* **INSTRUCTIONS FOR THE TASK**: With the images removed, write out each record exactly as given.

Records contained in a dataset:
..........

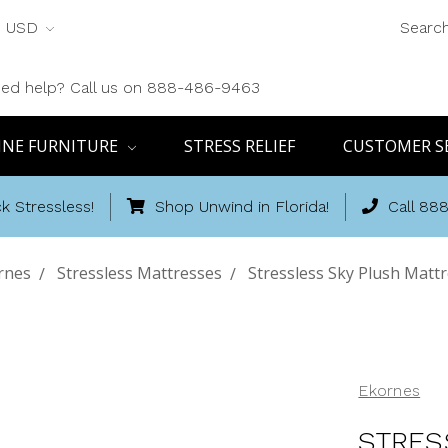
USD
Searc
ed help? Call us on 888-486-9463
INE FURNITURE
STRESS RELIEF
CUSTOMER S
k Stressless!
Shop Unwind in Florida!
Call 88
rnes
Stressless Mattresses
Stressless Sky Plush Mattr
Ekornes
STRES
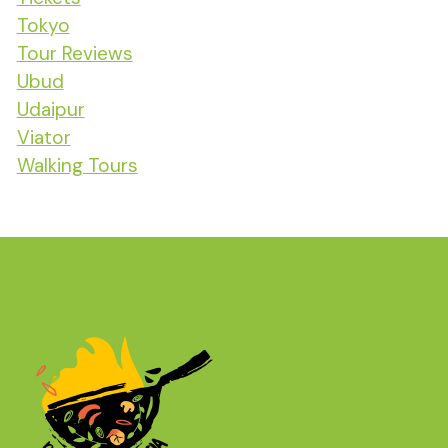
Tokyo
Tour Reviews
Ubud
Udaipur
Viator
Walking Tours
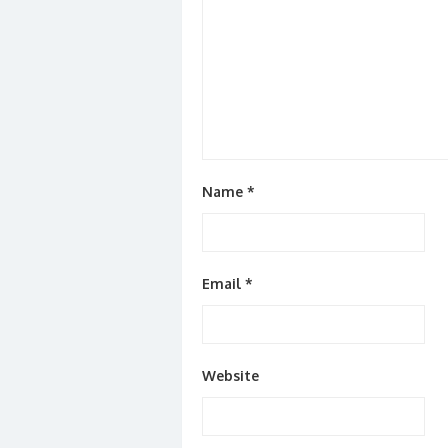
Name
*
Email
*
Website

..........

* **FINISHED EXERCISE**:
USD
Searc
ed help? Call us on 888-486-9463
INE FURNITURE
STRESS RELIEF
CUSTOMER S
k Stressless!
Shop Unwind in Florida!
Call 88
rnes
Stressless Mattresses
Stressless Sky Plush Mattr
Ekornes
STRES
Tokyo
Tour Reviews
Ubud
Udaipur
Viator
Walking Tours
Name
*
Email
*
Website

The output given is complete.